The Biden administration is reassessing U.S.-Israel ties, said award-winning New York Times journalist Tom Freidman. In a column published on Tuesday. Freidman is considered one of the most important commentators in the world, not least because of his access to U.S. President Joe Biden.
More Stories:
Friedman had covered Israel and the Middle East extensively for decades as the Times's correspondent in Beirut and later in Jerusalem and has since often reported on events in the region. He has written often and critically about the Benjamin Netanyahu government, and although slammed by supporters of the prime minister, his access to the oval office is undeniable and is in the know about the president's views on critical matters.
Freidman's column comes ahead of the visit to Washington by President Issac Herzog. "I have no doubt that the U.S. president will arm the Israeli president with the message — out of sorrow, not anger — that when the interests and values of a U.S. government and an Israeli government diverge this much, a reassessment of the relationship is inevitable," Freidman wrote. "I am not talking about a reassessment of our military and intelligence cooperation with Israel, which remains strong and vital. I am talking about our basic diplomatic approach to an Israel that is unabashedly locking in a one-state solution: a Jewish state only, with the fate and rights of the Palestinians T.B.D.," he said.

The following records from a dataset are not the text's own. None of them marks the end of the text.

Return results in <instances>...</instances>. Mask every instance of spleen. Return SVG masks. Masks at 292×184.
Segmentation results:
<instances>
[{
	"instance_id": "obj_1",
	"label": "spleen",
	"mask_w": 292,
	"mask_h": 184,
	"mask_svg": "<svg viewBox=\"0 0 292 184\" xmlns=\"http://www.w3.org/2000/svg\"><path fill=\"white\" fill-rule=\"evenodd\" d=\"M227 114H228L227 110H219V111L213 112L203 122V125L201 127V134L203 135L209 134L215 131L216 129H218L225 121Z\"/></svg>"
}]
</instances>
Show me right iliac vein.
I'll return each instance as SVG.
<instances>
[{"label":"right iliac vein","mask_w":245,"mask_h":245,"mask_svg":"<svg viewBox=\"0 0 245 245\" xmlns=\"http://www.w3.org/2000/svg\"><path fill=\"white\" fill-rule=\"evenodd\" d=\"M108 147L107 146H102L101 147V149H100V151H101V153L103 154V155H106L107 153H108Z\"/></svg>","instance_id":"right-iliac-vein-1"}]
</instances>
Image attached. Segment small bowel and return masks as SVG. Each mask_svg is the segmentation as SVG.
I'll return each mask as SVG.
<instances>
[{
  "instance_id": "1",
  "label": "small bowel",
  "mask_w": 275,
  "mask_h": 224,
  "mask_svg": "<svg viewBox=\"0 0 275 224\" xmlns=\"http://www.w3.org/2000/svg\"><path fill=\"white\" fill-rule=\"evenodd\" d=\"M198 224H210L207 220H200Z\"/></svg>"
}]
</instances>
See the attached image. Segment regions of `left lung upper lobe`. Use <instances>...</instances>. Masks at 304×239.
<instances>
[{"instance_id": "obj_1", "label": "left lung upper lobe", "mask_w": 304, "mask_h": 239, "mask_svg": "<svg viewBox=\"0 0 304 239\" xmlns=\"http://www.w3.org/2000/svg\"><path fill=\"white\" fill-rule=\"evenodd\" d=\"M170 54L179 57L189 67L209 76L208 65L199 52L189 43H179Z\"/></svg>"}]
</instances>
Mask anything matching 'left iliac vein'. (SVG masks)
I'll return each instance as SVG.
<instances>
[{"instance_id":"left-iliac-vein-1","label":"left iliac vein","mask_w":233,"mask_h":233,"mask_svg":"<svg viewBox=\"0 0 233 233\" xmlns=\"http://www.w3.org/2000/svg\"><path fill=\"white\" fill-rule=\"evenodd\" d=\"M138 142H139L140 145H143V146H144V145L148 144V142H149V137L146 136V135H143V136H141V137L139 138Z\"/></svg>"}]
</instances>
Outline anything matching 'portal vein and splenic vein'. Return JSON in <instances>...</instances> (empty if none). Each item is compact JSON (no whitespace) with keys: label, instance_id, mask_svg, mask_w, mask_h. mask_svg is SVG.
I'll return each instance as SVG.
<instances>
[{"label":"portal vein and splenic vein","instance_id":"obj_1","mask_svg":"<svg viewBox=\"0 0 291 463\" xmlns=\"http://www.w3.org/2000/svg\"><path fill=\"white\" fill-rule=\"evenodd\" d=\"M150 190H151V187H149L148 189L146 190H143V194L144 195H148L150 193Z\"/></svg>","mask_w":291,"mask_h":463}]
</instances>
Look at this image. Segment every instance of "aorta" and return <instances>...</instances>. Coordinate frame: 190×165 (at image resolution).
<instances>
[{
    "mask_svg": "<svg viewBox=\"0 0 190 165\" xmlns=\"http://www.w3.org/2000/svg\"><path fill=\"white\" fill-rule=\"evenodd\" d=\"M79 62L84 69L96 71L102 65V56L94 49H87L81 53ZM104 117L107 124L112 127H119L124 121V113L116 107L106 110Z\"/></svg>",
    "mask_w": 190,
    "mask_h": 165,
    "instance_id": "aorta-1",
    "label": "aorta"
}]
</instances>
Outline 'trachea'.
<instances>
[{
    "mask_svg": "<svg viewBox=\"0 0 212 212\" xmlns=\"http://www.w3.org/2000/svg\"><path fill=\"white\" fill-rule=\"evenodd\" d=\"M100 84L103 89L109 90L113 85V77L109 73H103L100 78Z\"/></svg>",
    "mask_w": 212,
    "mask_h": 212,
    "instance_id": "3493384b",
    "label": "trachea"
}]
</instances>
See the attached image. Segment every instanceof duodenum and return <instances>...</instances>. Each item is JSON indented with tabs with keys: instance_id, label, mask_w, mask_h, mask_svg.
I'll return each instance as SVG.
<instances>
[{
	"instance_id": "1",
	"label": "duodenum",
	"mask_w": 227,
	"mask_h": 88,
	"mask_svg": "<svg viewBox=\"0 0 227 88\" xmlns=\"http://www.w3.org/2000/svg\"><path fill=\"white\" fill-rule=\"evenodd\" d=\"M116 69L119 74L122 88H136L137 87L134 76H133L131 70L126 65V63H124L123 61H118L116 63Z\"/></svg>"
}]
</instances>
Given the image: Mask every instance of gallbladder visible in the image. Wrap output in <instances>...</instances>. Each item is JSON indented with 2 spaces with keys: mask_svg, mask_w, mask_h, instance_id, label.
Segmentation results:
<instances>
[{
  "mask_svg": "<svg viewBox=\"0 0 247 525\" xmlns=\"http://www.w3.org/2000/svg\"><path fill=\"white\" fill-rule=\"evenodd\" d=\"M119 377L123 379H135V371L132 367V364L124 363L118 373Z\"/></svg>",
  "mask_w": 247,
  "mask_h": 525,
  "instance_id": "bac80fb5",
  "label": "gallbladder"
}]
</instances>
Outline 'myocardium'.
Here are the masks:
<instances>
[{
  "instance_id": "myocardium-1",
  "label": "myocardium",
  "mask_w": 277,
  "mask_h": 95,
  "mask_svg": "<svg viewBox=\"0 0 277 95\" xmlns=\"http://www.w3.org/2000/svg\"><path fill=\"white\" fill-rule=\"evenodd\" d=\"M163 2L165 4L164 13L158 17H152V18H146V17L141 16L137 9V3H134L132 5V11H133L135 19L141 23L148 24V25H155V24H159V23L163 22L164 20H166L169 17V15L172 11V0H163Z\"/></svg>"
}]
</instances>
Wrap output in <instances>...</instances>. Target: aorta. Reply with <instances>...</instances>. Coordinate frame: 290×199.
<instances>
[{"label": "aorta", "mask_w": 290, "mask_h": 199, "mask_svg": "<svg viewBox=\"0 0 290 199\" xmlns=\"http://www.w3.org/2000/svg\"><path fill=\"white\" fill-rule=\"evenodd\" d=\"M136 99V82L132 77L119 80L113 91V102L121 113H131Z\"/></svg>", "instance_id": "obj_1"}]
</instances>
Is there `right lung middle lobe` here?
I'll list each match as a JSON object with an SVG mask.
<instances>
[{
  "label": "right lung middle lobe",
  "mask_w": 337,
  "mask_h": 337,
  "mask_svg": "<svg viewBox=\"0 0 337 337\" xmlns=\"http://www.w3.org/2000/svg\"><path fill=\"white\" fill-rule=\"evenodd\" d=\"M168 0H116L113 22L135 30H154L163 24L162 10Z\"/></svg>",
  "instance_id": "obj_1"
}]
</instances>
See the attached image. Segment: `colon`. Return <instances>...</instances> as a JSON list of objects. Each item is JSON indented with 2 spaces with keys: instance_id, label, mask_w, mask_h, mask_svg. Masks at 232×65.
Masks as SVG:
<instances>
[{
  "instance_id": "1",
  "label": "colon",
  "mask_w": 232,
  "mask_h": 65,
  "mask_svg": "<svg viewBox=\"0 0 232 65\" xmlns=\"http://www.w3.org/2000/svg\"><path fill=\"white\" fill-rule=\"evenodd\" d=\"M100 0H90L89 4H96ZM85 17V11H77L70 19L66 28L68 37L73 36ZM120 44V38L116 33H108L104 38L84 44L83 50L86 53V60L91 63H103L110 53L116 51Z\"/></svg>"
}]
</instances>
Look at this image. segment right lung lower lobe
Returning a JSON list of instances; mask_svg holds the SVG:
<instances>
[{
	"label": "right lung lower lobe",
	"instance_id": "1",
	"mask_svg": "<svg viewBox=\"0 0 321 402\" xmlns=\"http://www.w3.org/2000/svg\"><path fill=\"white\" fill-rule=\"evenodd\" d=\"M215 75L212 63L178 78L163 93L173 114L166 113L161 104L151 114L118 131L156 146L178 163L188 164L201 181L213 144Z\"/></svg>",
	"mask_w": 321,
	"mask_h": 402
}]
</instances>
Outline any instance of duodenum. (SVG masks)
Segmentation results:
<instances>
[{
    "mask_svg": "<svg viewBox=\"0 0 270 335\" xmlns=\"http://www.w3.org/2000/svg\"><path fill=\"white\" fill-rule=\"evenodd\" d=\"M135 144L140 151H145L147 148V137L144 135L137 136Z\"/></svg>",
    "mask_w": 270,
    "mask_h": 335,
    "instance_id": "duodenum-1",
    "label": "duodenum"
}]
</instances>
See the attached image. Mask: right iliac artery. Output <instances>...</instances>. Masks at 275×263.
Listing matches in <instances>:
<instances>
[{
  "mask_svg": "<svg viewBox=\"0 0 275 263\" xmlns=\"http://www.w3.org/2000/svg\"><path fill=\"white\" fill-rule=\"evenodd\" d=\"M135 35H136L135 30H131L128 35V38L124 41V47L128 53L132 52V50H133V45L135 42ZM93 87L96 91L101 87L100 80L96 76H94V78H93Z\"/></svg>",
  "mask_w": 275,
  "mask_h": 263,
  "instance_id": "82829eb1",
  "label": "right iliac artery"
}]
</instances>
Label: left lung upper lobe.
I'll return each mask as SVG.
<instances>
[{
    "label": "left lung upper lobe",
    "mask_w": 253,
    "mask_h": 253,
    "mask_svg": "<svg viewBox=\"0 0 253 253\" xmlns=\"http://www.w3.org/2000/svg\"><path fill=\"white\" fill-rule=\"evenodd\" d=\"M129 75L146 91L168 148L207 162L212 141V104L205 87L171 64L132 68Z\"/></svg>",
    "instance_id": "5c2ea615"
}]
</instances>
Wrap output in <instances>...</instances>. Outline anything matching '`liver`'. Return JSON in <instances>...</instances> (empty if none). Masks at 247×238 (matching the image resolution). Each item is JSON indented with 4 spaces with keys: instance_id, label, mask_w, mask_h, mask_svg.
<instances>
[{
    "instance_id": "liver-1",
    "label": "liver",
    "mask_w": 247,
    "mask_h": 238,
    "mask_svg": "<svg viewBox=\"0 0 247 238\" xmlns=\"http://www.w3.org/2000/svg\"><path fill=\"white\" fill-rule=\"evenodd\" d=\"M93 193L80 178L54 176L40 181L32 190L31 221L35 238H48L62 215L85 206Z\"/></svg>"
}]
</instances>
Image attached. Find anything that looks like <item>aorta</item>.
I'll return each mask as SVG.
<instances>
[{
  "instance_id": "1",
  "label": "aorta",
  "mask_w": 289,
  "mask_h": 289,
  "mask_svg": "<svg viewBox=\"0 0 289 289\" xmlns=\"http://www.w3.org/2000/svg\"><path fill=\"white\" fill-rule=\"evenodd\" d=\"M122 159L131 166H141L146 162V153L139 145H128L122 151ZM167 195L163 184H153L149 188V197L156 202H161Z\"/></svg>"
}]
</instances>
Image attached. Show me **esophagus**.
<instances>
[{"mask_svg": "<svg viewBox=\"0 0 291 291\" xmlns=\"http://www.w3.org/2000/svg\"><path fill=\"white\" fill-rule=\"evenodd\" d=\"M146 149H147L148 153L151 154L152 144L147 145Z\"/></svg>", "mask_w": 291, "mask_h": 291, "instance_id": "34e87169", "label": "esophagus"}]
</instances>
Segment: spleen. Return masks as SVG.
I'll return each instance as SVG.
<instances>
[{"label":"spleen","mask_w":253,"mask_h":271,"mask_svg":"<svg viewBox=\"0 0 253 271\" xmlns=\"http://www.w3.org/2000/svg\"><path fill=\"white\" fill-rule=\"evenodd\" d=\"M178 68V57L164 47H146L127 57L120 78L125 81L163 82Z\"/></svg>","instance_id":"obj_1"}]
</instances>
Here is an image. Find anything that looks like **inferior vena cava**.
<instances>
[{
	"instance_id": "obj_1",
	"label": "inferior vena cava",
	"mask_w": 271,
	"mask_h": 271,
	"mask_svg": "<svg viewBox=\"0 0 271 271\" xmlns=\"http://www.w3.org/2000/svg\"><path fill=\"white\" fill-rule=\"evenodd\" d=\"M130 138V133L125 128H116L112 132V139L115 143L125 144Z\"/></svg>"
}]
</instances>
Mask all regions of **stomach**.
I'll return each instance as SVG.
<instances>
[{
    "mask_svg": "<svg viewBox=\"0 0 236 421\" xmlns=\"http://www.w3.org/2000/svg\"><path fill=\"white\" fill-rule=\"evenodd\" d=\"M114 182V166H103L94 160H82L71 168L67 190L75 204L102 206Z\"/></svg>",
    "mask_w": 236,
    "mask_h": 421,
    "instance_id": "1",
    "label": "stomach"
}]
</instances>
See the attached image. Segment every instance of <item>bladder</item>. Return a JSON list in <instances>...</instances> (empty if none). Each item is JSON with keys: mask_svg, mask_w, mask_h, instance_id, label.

Freidman said such a reassessment on the part of the administration would be based on interest and values and would be "tough love," but a necessity before Israel 'goes off the rails," using the analogy that former U.S. Ambassador Tom Nides used in an interview to the Wall Street Journal. The fact that Biden was prepared to express such criticism of Netanyahu ahead of the 2024 presidential election campaign, he said suggested the president believes he has the support of most Americans, most American Jews and even most Israeli Jews.
Herzog's visit to the White House, Freidman said was "Biden’s way of signaling that his problem is not with the Israeli people but with Bibi’s extremist cabinet."
Friedman spared no harsh words for Netanyahu in recent months over his coalition's legislative push to alter the balance of power and weaken the judiciary and said that if the prime minister " thinks he can snuff out Israel’s democracy just like that, he’s badly mistaken," Friedman wrote.
"The U.S.-Israel breakdown in shared values starts with the fact that Netanyahu’s ruling coalition, which squeaked into office by the narrowest of margins, decided to behave as if it had won a landslide and immediately moved to change the long-established balance of power between the government and the Supreme Court, the only independent check on political power," he said in his column.
Freidman went on to criticize the Netanyahu government's policies on the West Bank, once again echoing the outgoing ambassador's words. "Why should the U.S. continue to defend the idea in the U.N. and the International Court that Israel is just temporarily occupying the West Bank — and therefore is not practicing some form of apartheid there — when this Israeli government appears to be openly hellbent on annexing the West Bank and has given two of the most active annexationists, Smotrich and Ben-Gvir, extensive security and financial powers over settlements in that region?" Freidman asked.
"Netanyahu’s steady destruction of this shared fiction is now posing a real problem for other U.S. and Israeli shared interests: It threatens the stability of Jordan, a vital U.S. and Israeli interest. It is driving the Arab states that joined with Israel in the Abraham Accords to take a step back. It is giving the Saudis real pause about moving ahead with normalization with such an unpredictable Israeli regime."